• _WHAT NEEDS TO BE DONE_
Carry on the text about the origin of corn from its last sentence.

• _DOCUMENT TEXT_
------------------------------------------------------------

Paul Magelsdorf, distinguished professor at Harvard’s Botanical Museum, stormed out on a lecture at the “Origin of Corn Conference” at U. of Illinois in 1969. He wasn’t happy, I imagine. The findings presented at this particular lecture contested much of the research he had spent his life investigating, unraveling the mystery of the origin of domestic corn. Corn’s origin was clouded in mystery because it seemed to appear out of nowhere in the fossil record with no obvious direct ancestor. In numerous papers Magelsdorf had outlined his hypothesis that corn’s ancestor was a now extinct thick seeded popcorn that gradually, through selection over many years by early inhabitants of the Americas, became the grain that we know today. Teosinte, the closest wild relative of corn, and which can be hybridized with corn, was considered by Magelsdorf to be a mutant of this same common ancestor. The fact that no intermediaries could be found between this ancient ancestor and modern day corn was troubling however.
The speaker at that conference was Hugh Iltis who contested Magelsdorf’s theory on several accounts. It was not until 1983, however, that he posed a theory of his own. This theory, which met with some skepticism at first, posed a more radical evolutionary shift – Catastrophic Sexual Transmutation. Unlike the typical Darwinian stepwise model of evolution, Iltis posed a sudden and dramatic evolutionary shift for Teosinte. To explain this I’ll start by pointing out a few differences between Teosinte and corn. First off, Teosinte is a many-branched plant with each of the primary lateral branches terminating in a male flower tassel. Corn, on the other hand, has a single stalk with the male tassels only at the top of the plant. In addition, Teosinte produces but a few, hard, kernels with nut-like casings in each of its ears, unattractive to anyone seeking food.

------------------------------------------------------------

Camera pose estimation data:
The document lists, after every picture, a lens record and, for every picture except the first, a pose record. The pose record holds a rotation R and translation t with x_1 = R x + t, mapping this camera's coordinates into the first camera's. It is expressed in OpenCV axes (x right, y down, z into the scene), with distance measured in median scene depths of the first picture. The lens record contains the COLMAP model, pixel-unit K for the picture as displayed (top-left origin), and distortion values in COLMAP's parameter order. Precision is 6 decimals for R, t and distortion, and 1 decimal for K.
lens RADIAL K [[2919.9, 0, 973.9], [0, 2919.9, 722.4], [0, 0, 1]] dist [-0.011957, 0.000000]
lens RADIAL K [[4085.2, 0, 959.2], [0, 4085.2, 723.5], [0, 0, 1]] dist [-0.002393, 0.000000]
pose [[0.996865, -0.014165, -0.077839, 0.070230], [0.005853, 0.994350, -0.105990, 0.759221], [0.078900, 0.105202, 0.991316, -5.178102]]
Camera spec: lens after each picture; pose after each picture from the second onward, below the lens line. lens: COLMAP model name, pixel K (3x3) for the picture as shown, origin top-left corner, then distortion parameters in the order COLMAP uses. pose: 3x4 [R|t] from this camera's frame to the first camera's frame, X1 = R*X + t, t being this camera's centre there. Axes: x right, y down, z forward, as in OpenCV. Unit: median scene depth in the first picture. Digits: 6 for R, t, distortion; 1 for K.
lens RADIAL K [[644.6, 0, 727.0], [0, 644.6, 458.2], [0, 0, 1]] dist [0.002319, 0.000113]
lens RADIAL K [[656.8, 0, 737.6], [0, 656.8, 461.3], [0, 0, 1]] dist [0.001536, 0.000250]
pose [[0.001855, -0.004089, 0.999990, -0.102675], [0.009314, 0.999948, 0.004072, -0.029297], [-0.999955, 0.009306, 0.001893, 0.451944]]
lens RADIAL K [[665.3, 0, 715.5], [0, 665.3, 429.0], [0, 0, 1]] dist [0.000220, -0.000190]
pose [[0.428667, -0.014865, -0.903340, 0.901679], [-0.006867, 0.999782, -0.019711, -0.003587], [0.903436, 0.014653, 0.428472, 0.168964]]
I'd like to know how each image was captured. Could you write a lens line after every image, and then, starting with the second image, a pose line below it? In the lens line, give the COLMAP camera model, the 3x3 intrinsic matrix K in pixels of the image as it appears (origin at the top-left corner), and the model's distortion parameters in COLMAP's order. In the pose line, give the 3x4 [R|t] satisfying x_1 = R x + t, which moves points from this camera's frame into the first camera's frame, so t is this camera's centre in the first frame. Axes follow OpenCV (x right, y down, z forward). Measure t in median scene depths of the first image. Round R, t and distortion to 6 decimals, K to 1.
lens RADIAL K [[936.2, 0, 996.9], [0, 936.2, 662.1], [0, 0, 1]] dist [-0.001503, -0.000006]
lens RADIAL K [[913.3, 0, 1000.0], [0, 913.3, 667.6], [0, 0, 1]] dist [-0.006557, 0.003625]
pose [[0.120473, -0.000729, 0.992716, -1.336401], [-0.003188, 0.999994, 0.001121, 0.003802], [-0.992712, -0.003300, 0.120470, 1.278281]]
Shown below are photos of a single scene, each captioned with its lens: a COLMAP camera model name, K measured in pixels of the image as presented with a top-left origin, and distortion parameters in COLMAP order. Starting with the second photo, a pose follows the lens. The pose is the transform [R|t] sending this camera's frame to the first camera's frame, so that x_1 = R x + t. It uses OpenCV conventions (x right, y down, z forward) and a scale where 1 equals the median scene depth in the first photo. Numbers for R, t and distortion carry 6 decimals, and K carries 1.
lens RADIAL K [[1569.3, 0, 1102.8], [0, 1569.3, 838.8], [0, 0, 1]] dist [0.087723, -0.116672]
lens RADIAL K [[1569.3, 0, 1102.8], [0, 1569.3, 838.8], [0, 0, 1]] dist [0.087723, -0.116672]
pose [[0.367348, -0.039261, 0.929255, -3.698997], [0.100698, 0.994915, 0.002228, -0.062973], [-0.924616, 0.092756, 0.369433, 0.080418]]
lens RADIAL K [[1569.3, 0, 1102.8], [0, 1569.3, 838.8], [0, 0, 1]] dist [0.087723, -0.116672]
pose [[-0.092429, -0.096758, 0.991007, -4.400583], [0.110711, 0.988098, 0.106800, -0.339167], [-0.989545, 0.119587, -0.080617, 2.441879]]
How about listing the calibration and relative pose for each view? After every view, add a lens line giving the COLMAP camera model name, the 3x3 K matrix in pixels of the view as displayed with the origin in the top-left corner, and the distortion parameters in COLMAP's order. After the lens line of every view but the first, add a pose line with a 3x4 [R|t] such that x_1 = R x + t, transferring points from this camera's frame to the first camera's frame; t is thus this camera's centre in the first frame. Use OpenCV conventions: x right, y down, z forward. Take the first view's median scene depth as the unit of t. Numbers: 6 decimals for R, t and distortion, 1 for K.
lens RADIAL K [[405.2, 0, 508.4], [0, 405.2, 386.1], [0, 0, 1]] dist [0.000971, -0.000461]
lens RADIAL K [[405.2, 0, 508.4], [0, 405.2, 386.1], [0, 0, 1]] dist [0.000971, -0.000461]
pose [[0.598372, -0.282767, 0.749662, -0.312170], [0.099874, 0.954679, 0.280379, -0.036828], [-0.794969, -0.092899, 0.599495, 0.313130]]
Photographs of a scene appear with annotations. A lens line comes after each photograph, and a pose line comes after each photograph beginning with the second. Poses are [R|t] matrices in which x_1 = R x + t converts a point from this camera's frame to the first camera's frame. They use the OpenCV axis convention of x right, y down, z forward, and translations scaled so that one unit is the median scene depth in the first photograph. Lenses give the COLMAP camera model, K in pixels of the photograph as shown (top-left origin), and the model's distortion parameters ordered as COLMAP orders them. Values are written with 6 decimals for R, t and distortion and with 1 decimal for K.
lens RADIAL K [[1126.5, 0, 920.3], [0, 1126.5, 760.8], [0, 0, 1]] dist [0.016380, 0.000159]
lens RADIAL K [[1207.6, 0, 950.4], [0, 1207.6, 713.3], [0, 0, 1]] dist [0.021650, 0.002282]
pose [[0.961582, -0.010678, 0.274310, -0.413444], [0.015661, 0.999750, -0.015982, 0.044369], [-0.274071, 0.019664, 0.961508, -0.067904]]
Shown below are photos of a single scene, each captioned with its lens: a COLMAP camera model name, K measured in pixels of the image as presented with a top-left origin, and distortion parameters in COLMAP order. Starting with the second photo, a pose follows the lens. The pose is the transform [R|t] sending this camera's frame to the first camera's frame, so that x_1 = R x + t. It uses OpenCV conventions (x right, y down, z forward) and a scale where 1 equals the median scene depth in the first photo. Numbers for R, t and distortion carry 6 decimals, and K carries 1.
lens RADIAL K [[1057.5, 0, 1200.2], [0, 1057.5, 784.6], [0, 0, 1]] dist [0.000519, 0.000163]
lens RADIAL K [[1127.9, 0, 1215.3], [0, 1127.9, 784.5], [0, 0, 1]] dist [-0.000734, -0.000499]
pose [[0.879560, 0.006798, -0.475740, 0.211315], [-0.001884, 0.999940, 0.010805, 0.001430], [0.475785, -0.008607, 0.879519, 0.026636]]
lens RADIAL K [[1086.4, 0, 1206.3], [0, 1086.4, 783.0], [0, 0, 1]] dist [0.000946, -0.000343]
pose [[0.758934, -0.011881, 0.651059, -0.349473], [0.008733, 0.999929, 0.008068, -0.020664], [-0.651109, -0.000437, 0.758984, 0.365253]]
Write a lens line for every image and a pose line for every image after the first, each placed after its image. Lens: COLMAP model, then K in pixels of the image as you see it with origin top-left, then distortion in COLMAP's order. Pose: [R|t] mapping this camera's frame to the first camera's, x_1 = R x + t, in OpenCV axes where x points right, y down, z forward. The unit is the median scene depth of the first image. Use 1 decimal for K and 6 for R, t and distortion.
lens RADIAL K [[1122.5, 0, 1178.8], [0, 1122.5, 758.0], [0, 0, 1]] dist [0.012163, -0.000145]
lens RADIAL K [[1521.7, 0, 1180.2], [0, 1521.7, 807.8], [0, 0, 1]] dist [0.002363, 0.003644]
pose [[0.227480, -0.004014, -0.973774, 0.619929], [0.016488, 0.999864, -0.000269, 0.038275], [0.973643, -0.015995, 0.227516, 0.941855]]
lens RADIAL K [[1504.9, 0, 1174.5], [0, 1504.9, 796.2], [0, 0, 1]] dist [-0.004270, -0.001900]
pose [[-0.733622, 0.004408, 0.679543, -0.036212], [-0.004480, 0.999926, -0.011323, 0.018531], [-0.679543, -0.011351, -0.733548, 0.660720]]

------------------------------------------------------------

• _RESULT_
Iltis hypothesized that several mutations led to a reorganization of the plant, eliminating the lateral branches, bringing the male flowers that terminated these branches tight against the stalk where they became feminized. The original female ears of Teosinte where suppressed and a grand reallocation of resources towards the new female flowers resulted in larger, and more tempting to humans, ears of corn. It was only after this catastrophic evolutionary shift that humans took over and, through selection, caused additional changes in the plant such as husking and larger grain size. In fact the sudden transmutation of Teosinte may have been lethal had not people interfered by preserving this anomaly.
Recent genetic research has found that several of the differences in morphology (branching pattern, kernel covering) between teosinte and corn are, in fact, due to minor changes in single genes. It is an important evolutionary lesson that only a small number of mutations can, at times, lead to such dramatic changes in an organism.